Large Deviation Bounds for k-designs
Richard A. Low
TL;DR
The paper develops a framework to derandomize large deviation bounds on functions of unitaries by replacing Haar randomness with approximate unitary $k$-designs, enabling efficient sampling while preserving first-moment properties. It proves a general concentration theorem for degree-$K$ polynomials under ε-approximate $k$-designs and applies it to three domains: entropy of pseudo-random states, thermalization and canonical-state emergence, and the feasibility of measurement-based quantum computing with pseudo-random states. The results show that polynomial-size designs can reproduce many Haar-like phenomena, offering practical routes for derandomized quantum information tasks, albeit with limitations on certain exponential-tail bounds. The work highlights the connection between random circuit dynamics and $k$-designs and outlines potential extensions to broader derandomization problems.
Abstract
We present a technique for derandomising large deviation bounds of functions on the unitary group. We replace the Haar distribution with a pseudo-random distribution, a k-design. k-designs have the first k moments equal to those of the Haar distribution. The advantage of this is that (approximate) k-designs can be implemented efficiently, whereas Haar random unitaries cannot. We find large deviation bounds for unitaries chosen from a k-design and then illustrate this general technique with three applications. We first show that the von Neumann entropy of a pseudo-random state is almost maximal. Then we show that, if the dynamics of the universe produces a k-design, then suitably sized subsystems will be in the canonical state, as predicted by statistical mechanics. Finally we show that pseudo-random states are useless for measurement based quantum computation.

▬▬▬▬▬▬

Problems to work on:
**A.** In the text on large deviation bounds for k-designs, rewrite the paragraph beginning "We present a technique for derandomising" as a short list that keeps its main facts.
**B.** According to the text on large deviation bounds for k-designs, what do k-designs have in common with the Haar distribution?
**C.** Translate this sentence from the text on large deviation bounds for k-designs into Spanish: "We first show that the von Neumann entropy of a pseudo-random state is almost maximal."

Records supplied:

▬▬▬▬▬▬

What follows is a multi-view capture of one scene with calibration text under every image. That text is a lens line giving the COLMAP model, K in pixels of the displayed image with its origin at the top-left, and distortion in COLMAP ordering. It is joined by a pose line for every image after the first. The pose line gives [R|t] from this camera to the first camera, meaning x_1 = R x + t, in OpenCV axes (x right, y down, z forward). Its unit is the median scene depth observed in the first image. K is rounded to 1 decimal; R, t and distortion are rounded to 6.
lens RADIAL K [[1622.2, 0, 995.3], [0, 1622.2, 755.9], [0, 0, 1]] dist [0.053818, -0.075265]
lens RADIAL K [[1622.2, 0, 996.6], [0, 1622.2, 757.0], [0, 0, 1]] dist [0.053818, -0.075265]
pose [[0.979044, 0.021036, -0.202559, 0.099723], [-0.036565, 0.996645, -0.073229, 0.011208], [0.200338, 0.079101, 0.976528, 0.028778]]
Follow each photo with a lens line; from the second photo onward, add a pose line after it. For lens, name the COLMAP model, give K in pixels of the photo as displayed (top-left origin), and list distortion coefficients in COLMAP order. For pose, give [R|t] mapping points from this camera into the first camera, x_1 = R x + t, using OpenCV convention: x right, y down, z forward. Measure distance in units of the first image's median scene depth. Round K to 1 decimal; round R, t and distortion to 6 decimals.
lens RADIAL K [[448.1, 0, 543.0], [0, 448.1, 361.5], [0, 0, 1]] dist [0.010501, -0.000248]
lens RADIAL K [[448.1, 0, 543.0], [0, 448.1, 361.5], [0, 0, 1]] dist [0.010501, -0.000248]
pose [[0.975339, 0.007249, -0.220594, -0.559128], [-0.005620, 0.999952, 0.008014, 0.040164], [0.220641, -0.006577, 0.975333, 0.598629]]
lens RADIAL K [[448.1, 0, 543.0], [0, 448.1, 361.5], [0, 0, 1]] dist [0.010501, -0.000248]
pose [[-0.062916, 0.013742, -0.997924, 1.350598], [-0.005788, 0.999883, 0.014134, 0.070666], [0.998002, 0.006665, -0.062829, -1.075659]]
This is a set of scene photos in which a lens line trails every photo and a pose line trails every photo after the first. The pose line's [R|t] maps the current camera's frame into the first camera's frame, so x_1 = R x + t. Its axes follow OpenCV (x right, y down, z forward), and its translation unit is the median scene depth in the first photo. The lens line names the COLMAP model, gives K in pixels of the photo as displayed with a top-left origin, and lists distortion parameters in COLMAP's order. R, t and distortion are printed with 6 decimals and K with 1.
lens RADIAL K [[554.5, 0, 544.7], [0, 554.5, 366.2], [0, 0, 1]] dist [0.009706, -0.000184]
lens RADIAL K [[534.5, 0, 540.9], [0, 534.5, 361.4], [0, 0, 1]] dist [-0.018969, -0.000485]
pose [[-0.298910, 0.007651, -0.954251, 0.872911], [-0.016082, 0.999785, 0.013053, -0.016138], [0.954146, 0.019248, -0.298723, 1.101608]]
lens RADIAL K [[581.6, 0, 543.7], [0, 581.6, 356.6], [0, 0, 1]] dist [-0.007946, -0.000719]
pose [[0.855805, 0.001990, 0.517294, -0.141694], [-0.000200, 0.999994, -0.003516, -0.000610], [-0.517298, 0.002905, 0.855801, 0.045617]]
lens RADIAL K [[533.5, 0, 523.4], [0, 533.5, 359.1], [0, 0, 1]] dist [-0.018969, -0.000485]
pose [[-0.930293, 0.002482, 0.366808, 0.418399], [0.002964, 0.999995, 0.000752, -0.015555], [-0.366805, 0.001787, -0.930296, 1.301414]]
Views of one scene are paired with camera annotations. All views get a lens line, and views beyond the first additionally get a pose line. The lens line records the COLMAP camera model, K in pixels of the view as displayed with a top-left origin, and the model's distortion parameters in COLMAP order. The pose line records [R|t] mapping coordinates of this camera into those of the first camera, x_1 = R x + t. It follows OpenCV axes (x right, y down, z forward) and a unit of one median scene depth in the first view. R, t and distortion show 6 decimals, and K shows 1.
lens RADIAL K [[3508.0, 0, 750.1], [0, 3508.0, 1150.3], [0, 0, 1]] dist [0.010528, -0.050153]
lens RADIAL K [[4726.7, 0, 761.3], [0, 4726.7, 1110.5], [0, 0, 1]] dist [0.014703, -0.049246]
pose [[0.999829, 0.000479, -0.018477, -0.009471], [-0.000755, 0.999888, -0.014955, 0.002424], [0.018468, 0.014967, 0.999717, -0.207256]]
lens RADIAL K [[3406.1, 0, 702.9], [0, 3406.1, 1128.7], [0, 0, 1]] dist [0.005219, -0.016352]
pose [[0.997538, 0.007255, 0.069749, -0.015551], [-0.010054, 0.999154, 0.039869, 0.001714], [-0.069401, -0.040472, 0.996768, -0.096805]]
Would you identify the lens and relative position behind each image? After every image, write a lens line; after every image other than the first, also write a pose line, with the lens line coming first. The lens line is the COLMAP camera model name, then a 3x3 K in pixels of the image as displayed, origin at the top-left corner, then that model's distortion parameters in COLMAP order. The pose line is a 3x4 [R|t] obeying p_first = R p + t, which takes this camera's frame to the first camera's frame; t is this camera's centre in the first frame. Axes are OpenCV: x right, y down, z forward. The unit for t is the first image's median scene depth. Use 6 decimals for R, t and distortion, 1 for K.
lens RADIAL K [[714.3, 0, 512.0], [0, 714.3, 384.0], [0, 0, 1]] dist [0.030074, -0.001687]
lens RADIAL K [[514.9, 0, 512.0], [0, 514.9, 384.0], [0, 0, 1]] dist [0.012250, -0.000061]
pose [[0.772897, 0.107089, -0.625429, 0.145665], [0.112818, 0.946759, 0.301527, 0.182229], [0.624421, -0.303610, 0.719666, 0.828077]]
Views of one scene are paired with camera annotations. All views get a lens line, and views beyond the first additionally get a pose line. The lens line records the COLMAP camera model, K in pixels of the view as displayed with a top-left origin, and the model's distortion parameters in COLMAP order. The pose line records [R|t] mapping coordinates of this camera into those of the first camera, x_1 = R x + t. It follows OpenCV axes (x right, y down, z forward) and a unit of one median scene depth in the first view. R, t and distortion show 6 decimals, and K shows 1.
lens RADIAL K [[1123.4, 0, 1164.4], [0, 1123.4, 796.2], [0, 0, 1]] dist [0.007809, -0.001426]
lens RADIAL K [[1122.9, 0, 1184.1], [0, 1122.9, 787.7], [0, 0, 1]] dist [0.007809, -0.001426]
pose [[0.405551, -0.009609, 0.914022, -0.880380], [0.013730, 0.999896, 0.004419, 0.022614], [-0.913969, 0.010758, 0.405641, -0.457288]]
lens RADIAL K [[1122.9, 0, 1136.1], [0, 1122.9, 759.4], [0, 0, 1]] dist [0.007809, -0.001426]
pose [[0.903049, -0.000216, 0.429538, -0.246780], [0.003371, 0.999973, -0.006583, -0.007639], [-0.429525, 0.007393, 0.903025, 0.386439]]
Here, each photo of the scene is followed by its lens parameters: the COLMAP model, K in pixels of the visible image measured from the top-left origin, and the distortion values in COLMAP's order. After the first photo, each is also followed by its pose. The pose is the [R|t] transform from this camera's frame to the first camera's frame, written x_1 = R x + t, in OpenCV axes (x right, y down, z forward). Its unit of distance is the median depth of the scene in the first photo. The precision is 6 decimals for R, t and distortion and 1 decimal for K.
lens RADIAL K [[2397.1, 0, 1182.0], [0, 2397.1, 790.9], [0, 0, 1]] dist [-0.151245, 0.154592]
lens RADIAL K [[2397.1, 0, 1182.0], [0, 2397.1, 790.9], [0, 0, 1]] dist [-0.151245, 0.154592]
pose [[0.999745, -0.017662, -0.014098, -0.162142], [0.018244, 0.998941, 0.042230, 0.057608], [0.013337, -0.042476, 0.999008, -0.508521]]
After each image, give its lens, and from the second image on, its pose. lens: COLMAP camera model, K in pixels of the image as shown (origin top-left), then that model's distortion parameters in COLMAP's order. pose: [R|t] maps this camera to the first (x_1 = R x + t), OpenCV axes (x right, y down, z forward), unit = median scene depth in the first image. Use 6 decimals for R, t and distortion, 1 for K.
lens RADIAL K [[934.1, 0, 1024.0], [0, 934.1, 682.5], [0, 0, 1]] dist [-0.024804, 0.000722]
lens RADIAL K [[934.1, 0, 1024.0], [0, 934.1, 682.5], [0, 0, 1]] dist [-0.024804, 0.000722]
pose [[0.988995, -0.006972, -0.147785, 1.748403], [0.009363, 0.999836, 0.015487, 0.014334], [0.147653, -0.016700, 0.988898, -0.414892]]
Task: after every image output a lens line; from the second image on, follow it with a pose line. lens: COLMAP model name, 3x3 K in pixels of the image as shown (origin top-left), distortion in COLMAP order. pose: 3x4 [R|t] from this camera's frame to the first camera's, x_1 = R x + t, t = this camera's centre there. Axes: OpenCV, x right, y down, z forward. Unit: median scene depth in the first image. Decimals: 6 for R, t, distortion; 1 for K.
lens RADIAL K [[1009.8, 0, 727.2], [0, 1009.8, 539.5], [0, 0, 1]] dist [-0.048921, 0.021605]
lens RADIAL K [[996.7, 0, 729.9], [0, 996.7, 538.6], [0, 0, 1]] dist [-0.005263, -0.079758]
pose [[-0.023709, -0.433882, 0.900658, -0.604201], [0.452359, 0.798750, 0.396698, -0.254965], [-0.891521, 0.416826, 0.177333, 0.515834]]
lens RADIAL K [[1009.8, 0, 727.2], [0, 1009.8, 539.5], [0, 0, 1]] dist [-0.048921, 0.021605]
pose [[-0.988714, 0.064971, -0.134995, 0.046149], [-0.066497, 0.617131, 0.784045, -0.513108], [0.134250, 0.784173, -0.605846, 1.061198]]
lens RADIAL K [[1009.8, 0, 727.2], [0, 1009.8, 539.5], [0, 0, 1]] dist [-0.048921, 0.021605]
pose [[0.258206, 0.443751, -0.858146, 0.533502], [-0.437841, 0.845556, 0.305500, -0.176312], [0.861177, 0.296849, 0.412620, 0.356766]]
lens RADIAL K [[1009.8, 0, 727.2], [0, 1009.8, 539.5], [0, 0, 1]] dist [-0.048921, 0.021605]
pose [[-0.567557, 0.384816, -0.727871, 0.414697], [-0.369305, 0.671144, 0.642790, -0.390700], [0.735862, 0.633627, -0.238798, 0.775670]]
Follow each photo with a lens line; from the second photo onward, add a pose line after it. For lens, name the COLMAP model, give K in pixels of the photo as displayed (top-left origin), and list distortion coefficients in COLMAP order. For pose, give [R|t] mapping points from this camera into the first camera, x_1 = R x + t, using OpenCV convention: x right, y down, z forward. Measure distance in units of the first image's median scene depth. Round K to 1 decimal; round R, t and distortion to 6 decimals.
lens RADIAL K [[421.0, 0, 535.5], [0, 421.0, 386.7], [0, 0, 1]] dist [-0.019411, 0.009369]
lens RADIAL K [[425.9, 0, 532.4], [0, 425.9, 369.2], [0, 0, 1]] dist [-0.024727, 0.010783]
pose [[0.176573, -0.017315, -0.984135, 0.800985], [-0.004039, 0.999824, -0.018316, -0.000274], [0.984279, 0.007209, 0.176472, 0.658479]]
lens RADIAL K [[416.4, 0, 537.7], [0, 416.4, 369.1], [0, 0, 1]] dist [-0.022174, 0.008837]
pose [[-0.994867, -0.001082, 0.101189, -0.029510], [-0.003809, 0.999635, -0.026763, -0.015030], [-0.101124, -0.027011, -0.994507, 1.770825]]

▬▬▬▬▬▬

Answers by task:
**A.**
- The technique derandomizes large deviation bounds of functions on the unitary group.
- It replaces the Haar distribution with a pseudo-random distribution, a k-design, whose first k moments equal those of the Haar distribution.
- Approximate k-designs can be implemented efficiently, but Haar random unitaries cannot.
- Large deviation bounds are found for unitaries chosen from a k-design, and the technique is illustrated with three applications:
  - The von Neumann entropy of a pseudo-random state is almost maximal.
  - If the dynamics of the universe produces a k-design, suitably sized subsystems will be in the canonical state, as statistical mechanics predicts.
  - Pseudo-random states are useless for measurement based quantum computation.

**B.** Their first k moments are equal to those of the Haar distribution.

**C.** Primero mostramos que la entropía de von Neumann de un estado pseudoaleatorio es casi máxima.